▶ **Task item**:
The records underneath are to be printed in full and exactly, with no pictures carried over.

▶ **The data**:

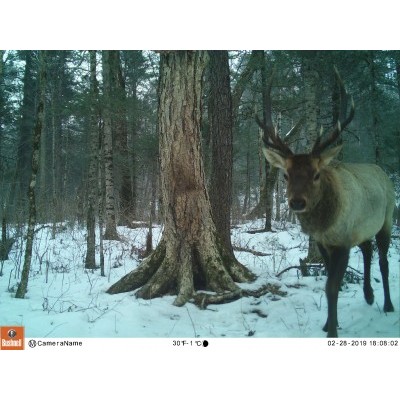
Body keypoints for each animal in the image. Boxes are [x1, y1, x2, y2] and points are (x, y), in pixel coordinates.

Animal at [258, 69, 396, 338]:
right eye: (286, 175)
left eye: (316, 174)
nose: (297, 202)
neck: (325, 225)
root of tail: (381, 172)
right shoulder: (324, 243)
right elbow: (331, 282)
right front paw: (328, 323)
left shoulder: (342, 241)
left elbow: (332, 286)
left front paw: (332, 331)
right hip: (361, 228)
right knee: (367, 250)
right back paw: (369, 295)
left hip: (387, 218)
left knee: (383, 261)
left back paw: (387, 304)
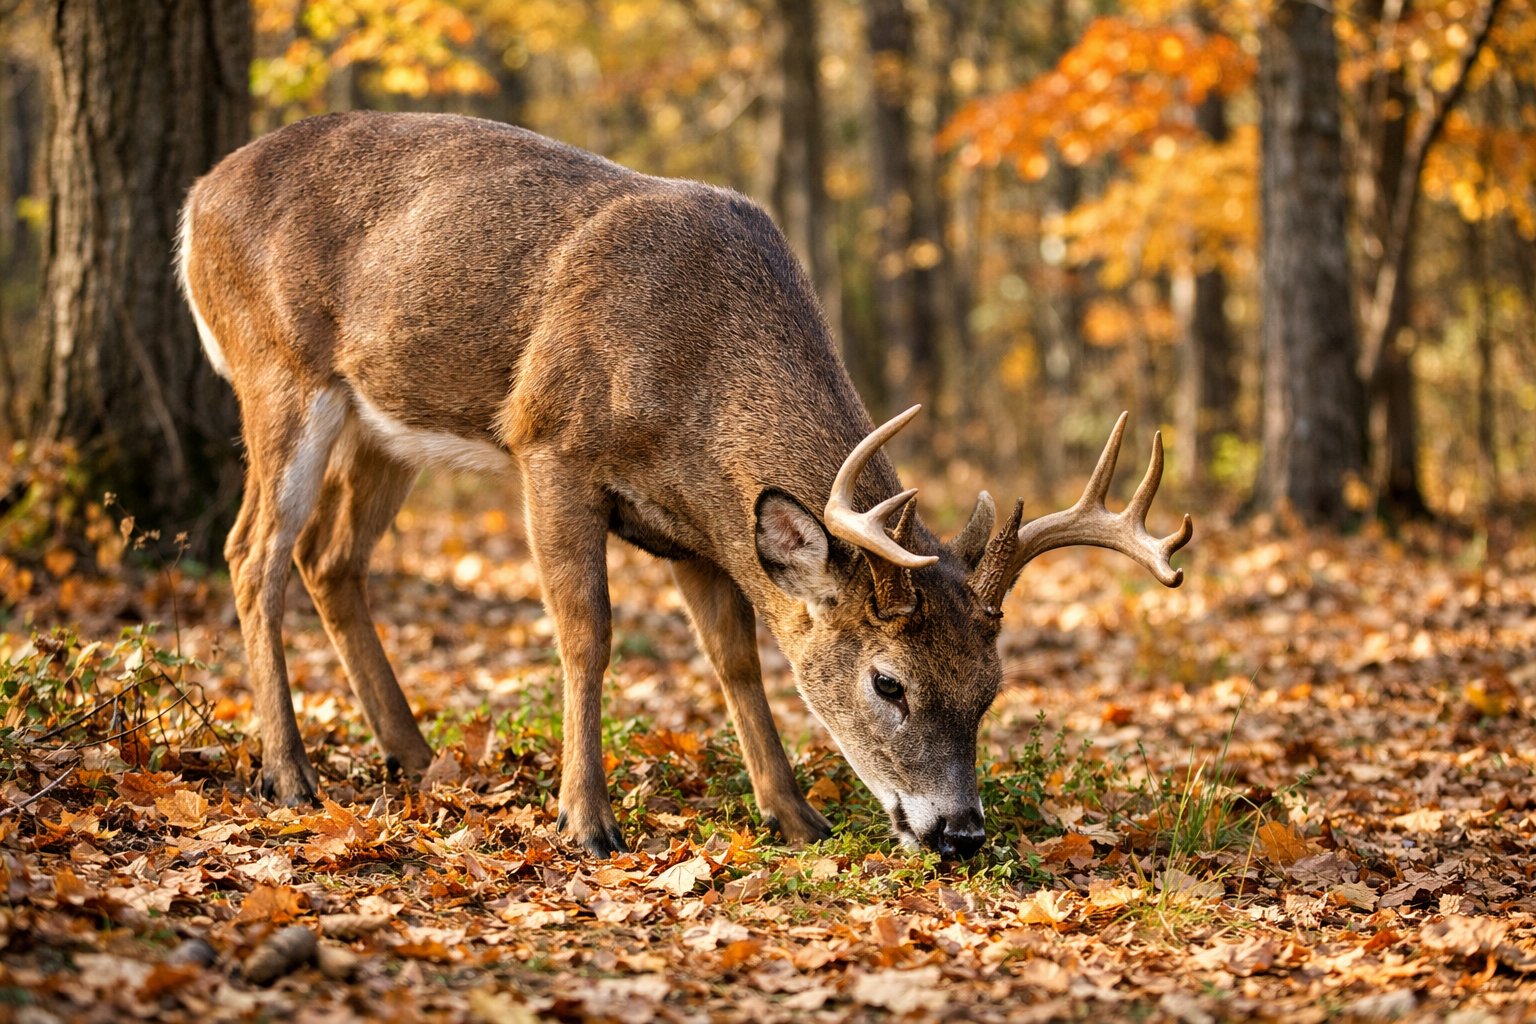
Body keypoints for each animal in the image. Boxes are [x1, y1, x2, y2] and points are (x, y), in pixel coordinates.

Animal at [177, 111, 1191, 859]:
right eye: (889, 683)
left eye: (991, 687)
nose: (960, 834)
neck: (694, 367)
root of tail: (195, 201)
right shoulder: (550, 443)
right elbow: (586, 633)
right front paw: (586, 820)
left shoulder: (701, 527)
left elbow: (736, 656)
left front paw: (794, 815)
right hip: (279, 372)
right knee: (253, 552)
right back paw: (289, 772)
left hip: (385, 422)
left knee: (328, 558)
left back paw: (418, 758)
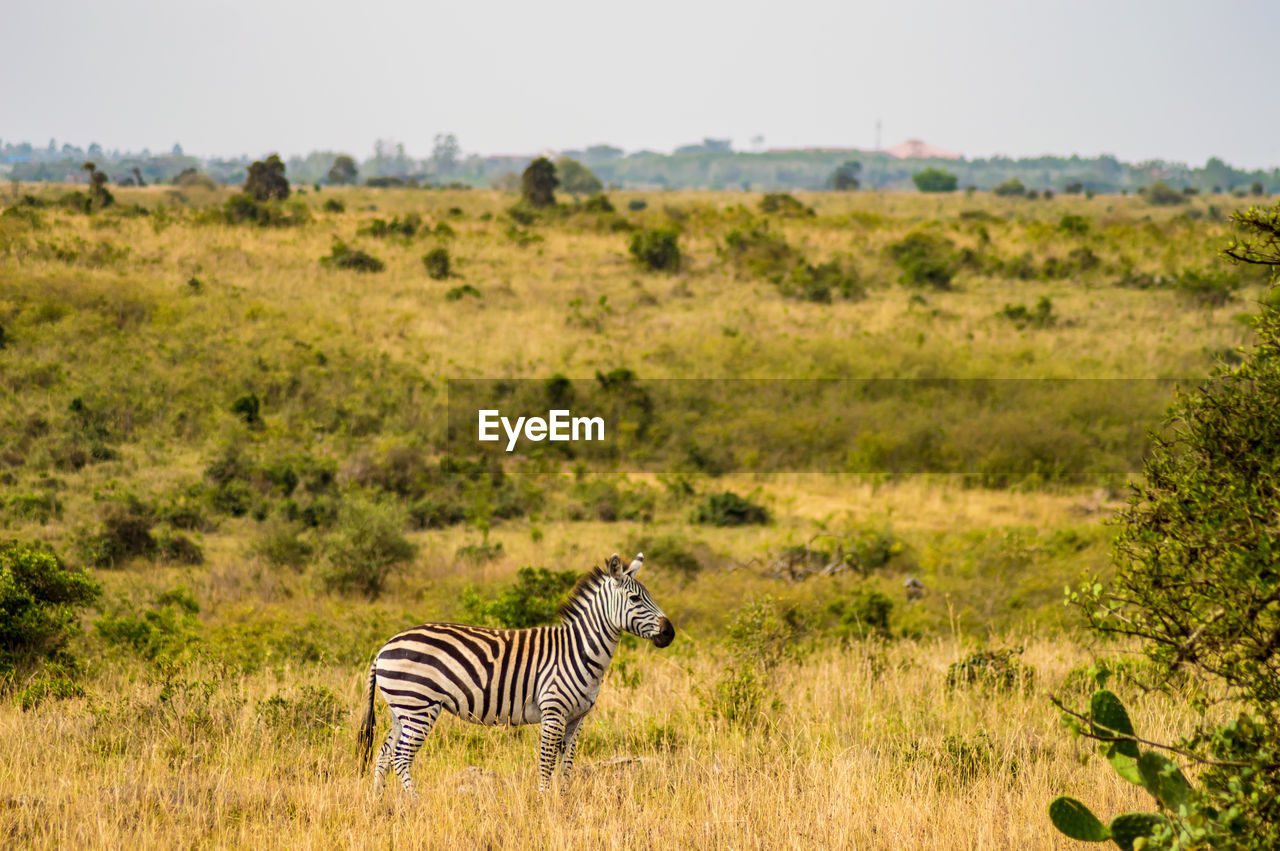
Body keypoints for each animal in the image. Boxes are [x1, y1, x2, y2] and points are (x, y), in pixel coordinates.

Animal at [358, 550, 675, 788]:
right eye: (635, 599)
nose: (669, 633)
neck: (580, 650)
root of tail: (384, 647)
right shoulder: (553, 711)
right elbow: (546, 764)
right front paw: (546, 806)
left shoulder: (577, 718)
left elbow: (567, 767)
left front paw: (565, 804)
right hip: (418, 705)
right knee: (401, 758)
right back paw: (413, 805)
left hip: (401, 708)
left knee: (384, 755)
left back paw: (380, 805)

▶ **Exercise answer**:
Body keypoints for each animal in the image. Boxes are [x1, y1, x2, y2] and points are (x, y), in pixel coordinates.

Animal at [258, 69, 396, 338]:
right eye: (286, 175)
left eye: (316, 174)
nose: (297, 202)
neck: (325, 225)
root of tail: (381, 172)
right shoulder: (324, 243)
right elbow: (331, 282)
right front paw: (328, 323)
left shoulder: (342, 241)
left elbow: (332, 286)
left front paw: (332, 331)
right hip: (361, 228)
right knee: (367, 250)
right back paw: (369, 295)
left hip: (387, 218)
left knee: (383, 261)
left back paw: (387, 304)
Body keypoints for each animal in the image. Boxes are [x1, y1, x2, y2] and points are (x, y), in pixel coordinates.

Animal at [177, 111, 1191, 859]:
right eye: (889, 683)
left eye: (991, 687)
nose: (960, 834)
neck: (694, 367)
root of tail: (195, 201)
right shoulder: (550, 443)
right elbow: (586, 633)
right front paw: (586, 820)
left shoulder: (701, 527)
left elbow: (736, 656)
left front paw: (794, 815)
right hip: (279, 372)
right knee: (253, 552)
right back paw: (289, 772)
left hip: (385, 422)
left knee: (328, 558)
left back paw: (418, 758)
Body keypoints for each animal in the image. Boxes are [x1, y1, x2, y2] and points are (x, y), in pixel coordinates.

Animal at [358, 550, 675, 788]:
right eye: (635, 599)
nose: (669, 633)
neck: (580, 650)
root of tail: (384, 647)
right shoulder: (553, 711)
right elbow: (546, 764)
right front paw: (546, 806)
left shoulder: (577, 718)
left elbow: (567, 767)
left front paw: (565, 804)
right hip: (418, 705)
right knee: (401, 758)
right back paw: (413, 805)
left hip: (401, 708)
left knee: (384, 755)
left back paw: (380, 805)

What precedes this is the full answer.